**How to complete this task:** Write back every entry exactly as it reads, with the pictures left behind.

BEGIN Extracted entries

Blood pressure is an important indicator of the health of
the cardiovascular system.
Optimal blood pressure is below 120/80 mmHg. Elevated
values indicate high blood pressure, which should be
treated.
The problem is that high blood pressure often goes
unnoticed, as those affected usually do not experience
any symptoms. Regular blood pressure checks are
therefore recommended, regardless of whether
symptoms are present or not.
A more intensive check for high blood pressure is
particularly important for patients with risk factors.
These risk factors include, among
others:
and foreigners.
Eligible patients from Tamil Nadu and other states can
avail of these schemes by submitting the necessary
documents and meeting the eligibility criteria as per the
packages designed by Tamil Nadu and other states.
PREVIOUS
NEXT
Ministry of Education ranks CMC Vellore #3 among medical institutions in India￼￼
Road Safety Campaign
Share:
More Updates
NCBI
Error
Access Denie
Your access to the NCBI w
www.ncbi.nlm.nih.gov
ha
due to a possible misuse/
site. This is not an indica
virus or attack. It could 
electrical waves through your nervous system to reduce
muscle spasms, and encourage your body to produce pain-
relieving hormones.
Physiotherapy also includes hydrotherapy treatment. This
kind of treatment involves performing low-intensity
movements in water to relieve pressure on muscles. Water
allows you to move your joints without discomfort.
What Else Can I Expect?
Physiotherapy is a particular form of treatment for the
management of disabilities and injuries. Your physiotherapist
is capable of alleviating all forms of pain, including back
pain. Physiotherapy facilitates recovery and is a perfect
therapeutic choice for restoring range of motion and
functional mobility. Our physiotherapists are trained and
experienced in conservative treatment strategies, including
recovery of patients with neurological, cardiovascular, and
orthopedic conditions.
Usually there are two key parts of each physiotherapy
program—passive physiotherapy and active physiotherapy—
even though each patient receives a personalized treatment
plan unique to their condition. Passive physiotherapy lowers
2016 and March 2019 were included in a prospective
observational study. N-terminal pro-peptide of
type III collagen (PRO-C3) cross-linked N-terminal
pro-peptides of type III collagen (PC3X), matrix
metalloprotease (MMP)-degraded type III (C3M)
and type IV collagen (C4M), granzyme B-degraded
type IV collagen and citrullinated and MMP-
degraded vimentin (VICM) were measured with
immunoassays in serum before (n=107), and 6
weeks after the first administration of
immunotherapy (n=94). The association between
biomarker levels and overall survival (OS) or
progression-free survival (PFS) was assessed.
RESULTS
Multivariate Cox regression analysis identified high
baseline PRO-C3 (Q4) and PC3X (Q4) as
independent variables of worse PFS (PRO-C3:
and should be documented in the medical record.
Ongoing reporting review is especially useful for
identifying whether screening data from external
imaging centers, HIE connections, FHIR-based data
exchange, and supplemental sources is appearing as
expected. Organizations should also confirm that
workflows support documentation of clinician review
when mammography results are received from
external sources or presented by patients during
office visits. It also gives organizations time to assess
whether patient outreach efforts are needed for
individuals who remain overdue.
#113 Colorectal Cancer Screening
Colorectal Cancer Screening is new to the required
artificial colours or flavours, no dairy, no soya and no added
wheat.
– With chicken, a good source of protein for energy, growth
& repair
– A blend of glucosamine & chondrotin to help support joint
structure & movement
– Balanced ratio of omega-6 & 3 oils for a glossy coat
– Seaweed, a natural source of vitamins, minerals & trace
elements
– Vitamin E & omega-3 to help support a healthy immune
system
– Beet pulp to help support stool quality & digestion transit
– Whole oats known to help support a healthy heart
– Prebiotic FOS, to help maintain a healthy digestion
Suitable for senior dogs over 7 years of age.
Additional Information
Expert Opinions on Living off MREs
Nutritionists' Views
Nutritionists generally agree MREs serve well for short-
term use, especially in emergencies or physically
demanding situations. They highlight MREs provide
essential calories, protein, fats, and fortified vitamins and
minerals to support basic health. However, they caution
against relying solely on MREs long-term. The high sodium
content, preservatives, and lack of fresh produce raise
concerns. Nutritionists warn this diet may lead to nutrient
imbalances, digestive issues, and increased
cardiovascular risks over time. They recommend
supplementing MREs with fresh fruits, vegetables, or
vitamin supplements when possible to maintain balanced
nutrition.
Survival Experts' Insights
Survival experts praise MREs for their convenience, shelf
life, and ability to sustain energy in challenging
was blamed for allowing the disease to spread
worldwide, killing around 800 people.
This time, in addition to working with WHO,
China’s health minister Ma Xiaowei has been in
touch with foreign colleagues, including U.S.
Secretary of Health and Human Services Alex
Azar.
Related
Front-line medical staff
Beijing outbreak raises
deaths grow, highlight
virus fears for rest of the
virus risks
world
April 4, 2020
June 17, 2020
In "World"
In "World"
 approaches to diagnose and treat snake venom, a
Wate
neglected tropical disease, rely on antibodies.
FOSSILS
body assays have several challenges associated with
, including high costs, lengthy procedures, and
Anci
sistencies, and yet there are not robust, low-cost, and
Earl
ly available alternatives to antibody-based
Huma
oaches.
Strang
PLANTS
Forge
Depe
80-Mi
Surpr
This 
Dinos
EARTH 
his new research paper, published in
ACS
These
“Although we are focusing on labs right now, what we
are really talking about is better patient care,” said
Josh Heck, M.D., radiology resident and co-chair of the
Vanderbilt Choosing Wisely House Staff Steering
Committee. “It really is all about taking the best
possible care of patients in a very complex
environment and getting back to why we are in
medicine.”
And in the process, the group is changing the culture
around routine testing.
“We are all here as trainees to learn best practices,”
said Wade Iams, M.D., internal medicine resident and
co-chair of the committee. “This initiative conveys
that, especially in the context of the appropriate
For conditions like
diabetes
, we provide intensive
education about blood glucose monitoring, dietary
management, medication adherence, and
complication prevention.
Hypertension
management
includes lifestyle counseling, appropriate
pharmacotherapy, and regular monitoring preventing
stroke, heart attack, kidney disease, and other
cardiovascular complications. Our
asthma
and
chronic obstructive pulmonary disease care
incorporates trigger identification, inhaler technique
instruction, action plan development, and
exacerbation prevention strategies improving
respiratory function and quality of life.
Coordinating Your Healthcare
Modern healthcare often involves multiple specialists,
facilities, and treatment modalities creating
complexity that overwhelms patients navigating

END Extracted entries

**Your solution:**
Blood pressure is an important indicator of the health of
the cardiovascular system.
Optimal blood pressure is below 120/80 mmHg. Elevated
values indicate high blood pressure, which should be
treated.
The problem is that high blood pressure often goes
unnoticed, as those affected usually do not experience
any symptoms. Regular blood pressure checks are
therefore recommended, regardless of whether
symptoms are present or not.
A more intensive check for high blood pressure is
particularly important for patients with risk factors.
These risk factors include, among
others:
and foreigners.
Eligible patients from Tamil Nadu and other states can
avail of these schemes by submitting the necessary
documents and meeting the eligibility criteria as per the
packages designed by Tamil Nadu and other states.
PREVIOUS
NEXT
Ministry of Education ranks CMC Vellore #3 among medical institutions in India
Road Safety Campaign
Share:
More Updates
NCBI
Error
Access Denie
Your access to the NCBI w
www.ncbi.nlm.nih.gov
ha
due to a possible misuse/
site. This is not an indica
virus or attack. It could 
electrical waves through your nervous system to reduce
muscle spasms, and encourage your body to produce pain-
relieving hormones.
Physiotherapy also includes hydrotherapy treatment. This
kind of treatment involves performing low-intensity
movements in water to relieve pressure on muscles. Water
allows you to move your joints without discomfort.
What Else Can I Expect?
Physiotherapy is a particular form of treatment for the
management of disabilities and injuries. Your physiotherapist
is capable of alleviating all forms of pain, including back
pain. Physiotherapy facilitates recovery and is a perfect
therapeutic choice for restoring range of motion and
functional mobility. Our physiotherapists are trained and
experienced in conservative treatment strategies, including
recovery of patients with neurological, cardiovascular, and
orthopedic conditions.
Usually there are two key parts of each physiotherapy
program—passive physiotherapy and active physiotherapy—
even though each patient receives a personalized treatment
plan unique to their condition. Passive physiotherapy lowers
2016 and March 2019 were included in a prospective
observational study. N-terminal pro-peptide of
type III collagen (PRO-C3) cross-linked N-terminal
pro-peptides of type III collagen (PC3X), matrix
metalloprotease (MMP)-degraded type III (C3M)
and type IV collagen (C4M), granzyme B-degraded
type IV collagen and citrullinated and MMP-
degraded vimentin (VICM) were measured with
immunoassays in serum before (n=107), and 6
weeks after the first administration of
immunotherapy (n=94). The association between
biomarker levels and overall survival (OS) or
progression-free survival (PFS) was assessed.
RESULTS
Multivariate Cox regression analysis identified high
baseline PRO-C3 (Q4) and PC3X (Q4) as
independent variables of worse PFS (PRO-C3:
and should be documented in the medical record.
Ongoing reporting review is especially useful for
identifying whether screening data from external
imaging centers, HIE connections, FHIR-based data
exchange, and supplemental sources is appearing as
expected. Organizations should also confirm that
workflows support documentation of clinician review
when mammography results are received from
external sources or presented by patients during
office visits. It also gives organizations time to assess
whether patient outreach efforts are needed for
individuals who remain overdue.
#113 Colorectal Cancer Screening
Colorectal Cancer Screening is new to the required
artificial colours or flavours, no dairy, no soya and no added
wheat.
– With chicken, a good source of protein for energy, growth
& repair
– A blend of glucosamine & chondrotin to help support joint
structure & movement
– Balanced ratio of omega-6 & 3 oils for a glossy coat
– Seaweed, a natural source of vitamins, minerals & trace
elements
– Vitamin E & omega-3 to help support a healthy immune
system
– Beet pulp to help support stool quality & digestion transit
– Whole oats known to help support a healthy heart
– Prebiotic FOS, to help maintain a healthy digestion
Suitable for senior dogs over 7 years of age.
Additional Information
Expert Opinions on Living off MREs
Nutritionists' Views
Nutritionists generally agree MREs serve well for short-
term use, especially in emergencies or physically
demanding situations. They highlight MREs provide
essential calories, protein, fats, and fortified vitamins and
minerals to support basic health. However, they caution
against relying solely on MREs long-term. The high sodium
content, preservatives, and lack of fresh produce raise
concerns. Nutritionists warn this diet may lead to nutrient
imbalances, digestive issues, and increased
cardiovascular risks over time. They recommend
supplementing MREs with fresh fruits, vegetables, or
vitamin supplements when possible to maintain balanced
nutrition.
Survival Experts' Insights
Survival experts praise MREs for their convenience, shelf
life, and ability to sustain energy in challenging
was blamed for allowing the disease to spread
worldwide, killing around 800 people.
This time, in addition to working with WHO,
China’s health minister Ma Xiaowei has been in
touch with foreign colleagues, including U.S.
Secretary of Health and Human Services Alex
Azar.
Related
Front-line medical staff
Beijing outbreak raises
deaths grow, highlight
virus fears for rest of the
virus risks
world
April 4, 2020
June 17, 2020
In "World"
In "World"
 approaches to diagnose and treat snake venom, a
Wate
neglected tropical disease, rely on antibodies.
FOSSILS
body assays have several challenges associated with
, including high costs, lengthy procedures, and
Anci
sistencies, and yet there are not robust, low-cost, and
Earl
ly available alternatives to antibody-based
Huma
oaches.
Strang
PLANTS
Forge
Depe
80-Mi
Surpr
This 
Dinos
EARTH 
his new research paper, published in
ACS
These
“Although we are focusing on labs right now, what we
are really talking about is better patient care,” said
Josh Heck, M.D., radiology resident and co-chair of the
Vanderbilt Choosing Wisely House Staff Steering
Committee. “It really is all about taking the best
possible care of patients in a very complex
environment and getting back to why we are in
medicine.”
And in the process, the group is changing the culture
around routine testing.
“We are all here as trainees to learn best practices,”
said Wade Iams, M.D., internal medicine resident and
co-chair of the committee. “This initiative conveys
that, especially in the context of the appropriate
For conditions like
diabetes
, we provide intensive
education about blood glucose monitoring, dietary
management, medication adherence, and
complication prevention.
Hypertension
management
includes lifestyle counseling, appropriate
pharmacotherapy, and regular monitoring preventing
stroke, heart attack, kidney disease, and other
cardiovascular complications. Our
asthma
and
chronic obstructive pulmonary disease care
incorporates trigger identification, inhaler technique
instruction, action plan development, and
exacerbation prevention strategies improving
respiratory function and quality of life.
Coordinating Your Healthcare
Modern healthcare often involves multiple specialists,
facilities, and treatment modalities creating
complexity that overwhelms patients navigating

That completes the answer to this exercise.